→ TASK TO CARRY OUT: Search the entries for the word "celu" and report each line that has it.

──────── RECORDS FOR THIS TASK ────────

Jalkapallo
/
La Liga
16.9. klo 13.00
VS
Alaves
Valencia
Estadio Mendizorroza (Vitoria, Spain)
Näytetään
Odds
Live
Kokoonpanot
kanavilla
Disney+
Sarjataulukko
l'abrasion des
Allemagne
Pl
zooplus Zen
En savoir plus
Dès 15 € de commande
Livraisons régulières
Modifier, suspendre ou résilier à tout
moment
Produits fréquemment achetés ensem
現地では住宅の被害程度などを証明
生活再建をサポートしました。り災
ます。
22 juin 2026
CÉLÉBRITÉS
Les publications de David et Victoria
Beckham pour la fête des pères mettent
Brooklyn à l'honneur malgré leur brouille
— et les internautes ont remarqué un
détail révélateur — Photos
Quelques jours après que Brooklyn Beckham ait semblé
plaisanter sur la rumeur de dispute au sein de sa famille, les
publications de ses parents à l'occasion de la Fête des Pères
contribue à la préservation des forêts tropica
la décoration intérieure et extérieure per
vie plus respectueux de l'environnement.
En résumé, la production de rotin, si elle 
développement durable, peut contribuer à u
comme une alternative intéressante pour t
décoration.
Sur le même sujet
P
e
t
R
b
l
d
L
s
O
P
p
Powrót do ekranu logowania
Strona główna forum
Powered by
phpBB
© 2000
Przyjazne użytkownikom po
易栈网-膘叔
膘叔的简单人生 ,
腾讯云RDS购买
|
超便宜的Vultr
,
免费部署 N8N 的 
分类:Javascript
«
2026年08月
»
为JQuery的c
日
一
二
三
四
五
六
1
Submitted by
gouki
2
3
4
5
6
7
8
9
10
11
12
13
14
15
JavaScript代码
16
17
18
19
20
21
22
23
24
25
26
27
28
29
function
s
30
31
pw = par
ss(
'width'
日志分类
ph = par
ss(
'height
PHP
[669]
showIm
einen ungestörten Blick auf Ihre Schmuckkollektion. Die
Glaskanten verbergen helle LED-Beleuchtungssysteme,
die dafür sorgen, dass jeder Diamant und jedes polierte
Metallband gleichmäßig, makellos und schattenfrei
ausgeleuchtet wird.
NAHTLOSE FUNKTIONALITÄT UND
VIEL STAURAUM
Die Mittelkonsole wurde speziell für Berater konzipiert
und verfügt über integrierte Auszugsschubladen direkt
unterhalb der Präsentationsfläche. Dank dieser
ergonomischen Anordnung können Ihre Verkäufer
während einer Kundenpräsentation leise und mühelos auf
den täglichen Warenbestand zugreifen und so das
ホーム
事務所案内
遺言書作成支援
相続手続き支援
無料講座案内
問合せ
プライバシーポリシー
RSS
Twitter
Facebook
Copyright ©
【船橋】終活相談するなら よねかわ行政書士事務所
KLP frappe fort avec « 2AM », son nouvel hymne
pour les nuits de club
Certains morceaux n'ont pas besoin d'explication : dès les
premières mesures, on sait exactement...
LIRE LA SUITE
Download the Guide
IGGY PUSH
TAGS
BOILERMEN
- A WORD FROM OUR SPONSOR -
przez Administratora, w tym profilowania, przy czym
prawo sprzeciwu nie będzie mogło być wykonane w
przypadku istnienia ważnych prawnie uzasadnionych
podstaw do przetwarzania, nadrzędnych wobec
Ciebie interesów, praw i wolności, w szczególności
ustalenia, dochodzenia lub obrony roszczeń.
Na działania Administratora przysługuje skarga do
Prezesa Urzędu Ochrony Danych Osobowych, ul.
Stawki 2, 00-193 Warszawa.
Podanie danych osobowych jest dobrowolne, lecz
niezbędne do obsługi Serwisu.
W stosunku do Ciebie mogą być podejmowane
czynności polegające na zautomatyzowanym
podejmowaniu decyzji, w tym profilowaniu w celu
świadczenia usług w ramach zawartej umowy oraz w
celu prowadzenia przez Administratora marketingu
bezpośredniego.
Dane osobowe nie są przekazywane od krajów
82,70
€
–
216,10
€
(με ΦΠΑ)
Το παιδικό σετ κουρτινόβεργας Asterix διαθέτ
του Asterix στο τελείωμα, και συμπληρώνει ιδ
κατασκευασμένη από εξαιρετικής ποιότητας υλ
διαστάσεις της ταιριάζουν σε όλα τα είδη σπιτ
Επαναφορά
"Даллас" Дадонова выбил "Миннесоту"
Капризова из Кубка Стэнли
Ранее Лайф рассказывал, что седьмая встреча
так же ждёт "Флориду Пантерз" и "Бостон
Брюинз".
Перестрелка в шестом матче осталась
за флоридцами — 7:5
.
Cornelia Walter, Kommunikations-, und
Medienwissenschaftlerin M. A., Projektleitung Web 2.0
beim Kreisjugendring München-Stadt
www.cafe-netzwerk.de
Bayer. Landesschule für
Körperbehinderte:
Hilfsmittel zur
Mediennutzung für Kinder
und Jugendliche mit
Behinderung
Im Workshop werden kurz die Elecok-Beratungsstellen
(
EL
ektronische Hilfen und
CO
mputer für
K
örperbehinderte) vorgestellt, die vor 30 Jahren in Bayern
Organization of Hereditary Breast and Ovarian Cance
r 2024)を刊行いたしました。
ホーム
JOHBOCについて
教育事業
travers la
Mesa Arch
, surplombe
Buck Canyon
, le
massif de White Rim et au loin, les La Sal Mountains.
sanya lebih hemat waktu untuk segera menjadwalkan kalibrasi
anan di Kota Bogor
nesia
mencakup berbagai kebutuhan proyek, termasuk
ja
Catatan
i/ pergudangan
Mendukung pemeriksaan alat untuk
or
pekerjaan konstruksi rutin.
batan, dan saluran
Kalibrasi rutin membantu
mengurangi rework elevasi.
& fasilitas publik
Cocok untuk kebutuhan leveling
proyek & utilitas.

────────

→ RESULT FOR THIS TASK:
podejmowaniu decyzji, w tym profilowaniu w celu
celu prowadzenia przez Administratora marketingu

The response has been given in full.